Of course, when it comes to this season, the first question is if the College Football Playoff will actually happen. Given the time allotted for planning the Playoff, it feels like even a modified scenario will happen regardless this season — whether conferences play championships and whether schools play two or 12 games. And with early projections favoring Ohio State’s berth in the CFP (along with Clemson, Alabama and Georgia), Day should have another crack at it sooner rather than later.

Player safety

Even without a bye week during the regular season, expectations are on Day to ensure his players are conditioned — a facet that will surely be studied given the numerous, high-profile injuries that occurred in weeks two and three of the NFL season. Despite truncated and punctuated camps and practices, players must be physically and mentally prepared for what’s to come.

Additionally, beyond the aforementioned considerations which are relevant year in and year out, Day will play a critical role in enforcing the Big Ten’s guidance on COVID-19 among his players and staff.

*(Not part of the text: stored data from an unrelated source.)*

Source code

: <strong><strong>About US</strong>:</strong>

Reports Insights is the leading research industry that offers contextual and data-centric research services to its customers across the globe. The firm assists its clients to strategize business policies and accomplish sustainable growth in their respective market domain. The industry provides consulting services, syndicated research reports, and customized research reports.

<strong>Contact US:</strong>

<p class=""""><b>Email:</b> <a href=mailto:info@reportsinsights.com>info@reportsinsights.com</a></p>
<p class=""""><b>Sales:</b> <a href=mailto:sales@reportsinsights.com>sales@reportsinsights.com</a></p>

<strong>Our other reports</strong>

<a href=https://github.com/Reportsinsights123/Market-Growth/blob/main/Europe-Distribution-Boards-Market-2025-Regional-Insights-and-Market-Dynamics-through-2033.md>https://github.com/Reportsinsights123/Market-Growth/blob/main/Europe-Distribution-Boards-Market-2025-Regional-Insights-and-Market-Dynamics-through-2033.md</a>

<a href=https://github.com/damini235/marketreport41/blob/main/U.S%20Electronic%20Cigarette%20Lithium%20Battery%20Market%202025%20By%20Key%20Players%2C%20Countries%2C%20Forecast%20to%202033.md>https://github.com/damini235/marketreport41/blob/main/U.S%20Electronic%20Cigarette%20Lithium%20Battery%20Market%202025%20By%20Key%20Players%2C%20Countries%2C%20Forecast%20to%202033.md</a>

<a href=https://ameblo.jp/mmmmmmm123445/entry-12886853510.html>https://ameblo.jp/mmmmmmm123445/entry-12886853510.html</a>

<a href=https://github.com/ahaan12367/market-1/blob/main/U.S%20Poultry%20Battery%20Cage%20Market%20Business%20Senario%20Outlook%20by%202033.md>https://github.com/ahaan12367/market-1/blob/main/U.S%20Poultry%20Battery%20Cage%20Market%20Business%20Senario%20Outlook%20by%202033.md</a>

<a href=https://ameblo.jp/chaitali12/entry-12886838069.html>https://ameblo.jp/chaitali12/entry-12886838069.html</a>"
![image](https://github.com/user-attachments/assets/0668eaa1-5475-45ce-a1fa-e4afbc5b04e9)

Some things are in control for Day this season, while some - like having a full season - are out of his and Ohio State’s broader control. In many ways, Day will be working diligently to avoid a sophomore slump in a year which will inevitably have an asterisk next to it in the record books. How odd must it be for a coach who won 13 games in his first full season at the helm to pare down to play 11 at a maximum?

But there are (yes, there really are) measures of success that go beyond these pure wins and losses, recruiting rankings and national titles. Let’s jump into a “growth mindset” for a minute: How might the program grow and achieve success outside of these traditional measures, and how might we measure the effort and steps needed to achieve such growth?

While wins and losses are certainly important in a given year, we must be conscious of the long-term health of the program and what Day brings to the table to increase viability. That’s because we’ve seen the damage that has happened at other programs by focusing on the bottom line at the expense of culture and the burnout that can cause.

In that regard, we can see that culture counts. In just a short season, Day has differentiated himself from his predecessor, who himself had honed a unique culture, and has been the face of a new generation of coaches that focus on the whole player and not just on what that player can achieve on the football field.

Day also happens to be the leader we want right now. Again, everything about this football season is weird, including, in some respects, the fact we have a football season at all. Day’s leadership is evident in the fact that players like Shaun Wade and Wyatt Davis opted to return to play for him when given the opportunity after initially opting out.

At the Big Ten level, Day has been the calm, cool, charismatic coach who, along with others like Penn State’s James Franklin, has united with university leadership and health experts to identify a safe return to play plan. Day has constantly been an advocate for his players while deferring medical recommendations to medical experts. As a fan, Day’s commitment to his players has never appeared to be in doubt.